Peu de données incontestables concernant la vie de
Shakespeare nous sont parvenues, ce qui a donné lieu, comme le souligne à de nombreuses reprises
Eugène Green, à des interprétations parfois quelques peu fantaisistes. Lui-même insiste beaucoup sur l'appartenance supposée de la famille de
Shakespeare et de lui-même au catholicisme ; malgré des éléments qu'il donne, il me semble qu'en l'état peu fourni de nos connaissances, il ne peut s'agir que d'une supposition, mais pas d'une certitude. Il faut se résoudre à ce que l'homme
Shakespeare reste un mystère et à ce que l'oeuvre soit surtout interprétée en fonction d'elle-même.
Dans la deuxième partie, consacrée aux oeuvres et à leur lecture,
Eugène Green développe un certain nombre d'idées, en particulier sur la façon dont il envisage le théâtre. Pour lui, le théâtre dans l'antiquité était un rituel : un personnage admirable mais coupable d'une faute grave est puni, ce qui permet de rétablir l'ordre cosmique que son méfait a perturbé. Dans la comédie, la faute est moins grave, le dérèglement concerne surtout l'ordre social, et la punition donc moins grave. le sacrifice du personnage de théâtre purifie la communauté. le théâtre de la renaissance, qui cherche à imiter le théâtre antique se trouve donc également confronté à cette question de rituel et de purification. Mais l'époque est placée dans la situation qu'
Eugène Green appelle « l'oxymore baroque » : la contradiction entre le développement d'une mentalité rationnelle, avec une approche de plus en plus scientifique pour expliquer le monde et agir sur lui, et d'autre part la croyance dans une présence divine, réalité suprême. L'homme, et l'artiste baroque, essaie donc de concilier les deux, à priori inconciliables.
Cela amène
Eugène Green à rejeter la classification habituelle de certaines pièces en tragédies et
comédies, parce que l'aspect perturbation-sacrifice-rétablissement de l'ordre ne s'y retrouve pas , et à les placer plutôt du côté de la tragicomédie, un genre mixte, qui a y son heure de gloire, y compris en France, au point d'être sur le point de supplanter la tragédie.

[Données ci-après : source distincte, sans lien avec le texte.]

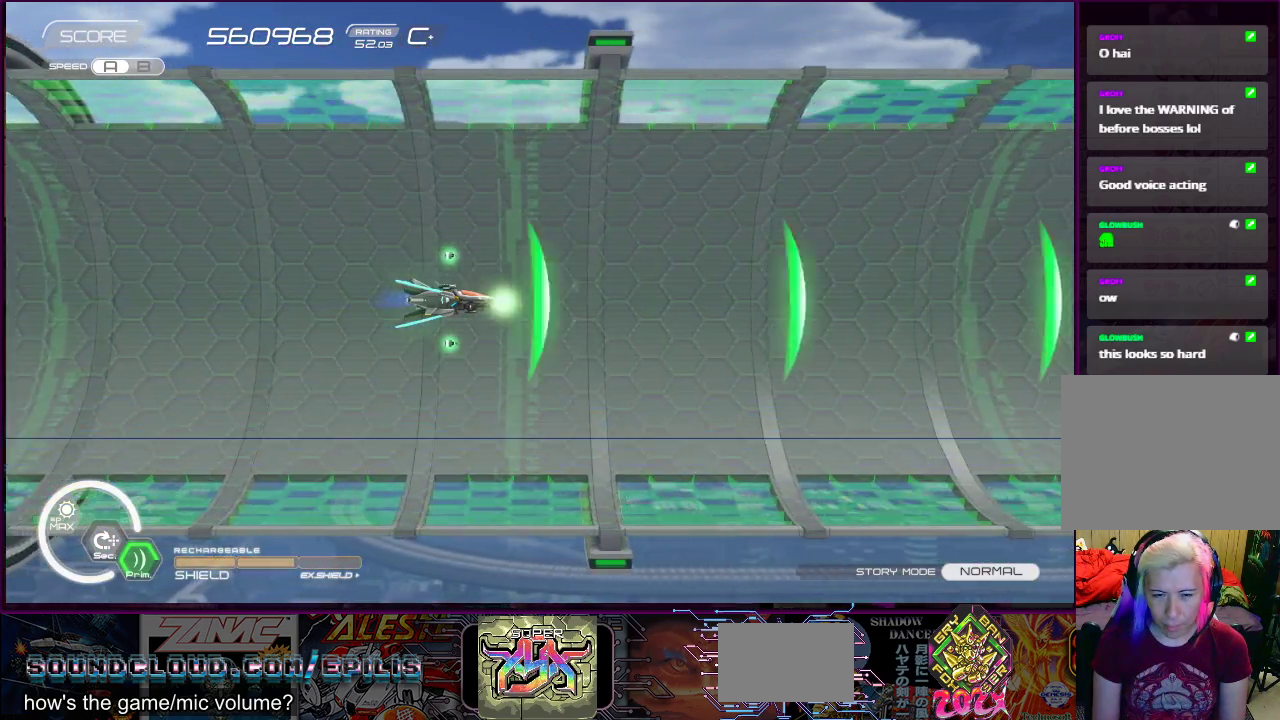
{"buttons": ["SQUARE", "R2"], "right_stick": "center", "events": [[67, "R2", "down"]]}
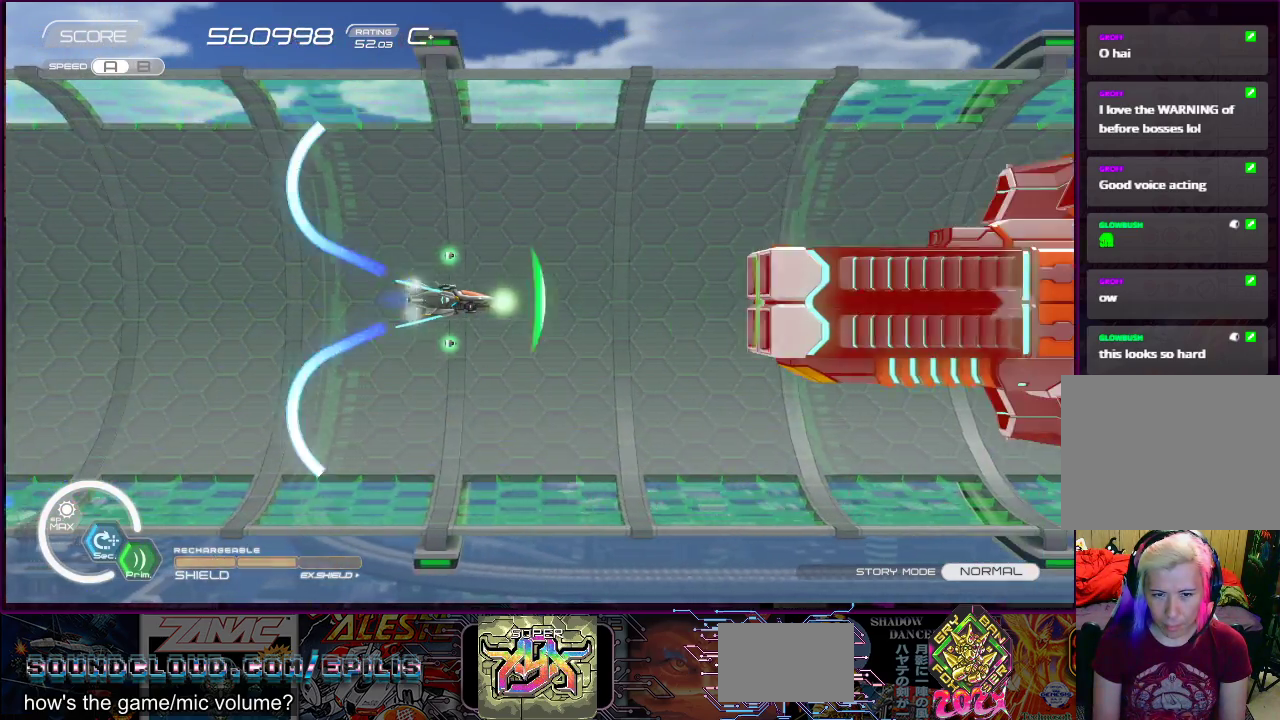
{"buttons": ["SQUARE", "DPAD_LEFT"], "right_stick": "center", "events": [[233, "R2", "up"], [300, "DPAD_LEFT", "down"]]}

Comme toutes les clés de lecture systématiques, cela fonctionne de façon plus ou moins satisfaisante, même si cela peut être intéressant parfois et susciter la réflexion. Ces interprétations ne deviendront pas, sans aucun doute, canoniques, elles sont trop personnelles, subjectives, comme le précisait le sous-titre du livre.
Eugène Green voue sans aucun doute une grande passion à
Shakespeare, mais comme la plupart d'entre nous, il va y chercher ce qui l'intéresse, et privilégie certains aspects et certaines lectures, a ses préférences. Il ne s'en cache pas, mais le livre va surtout passionner ceux qui partagent ses partis pris.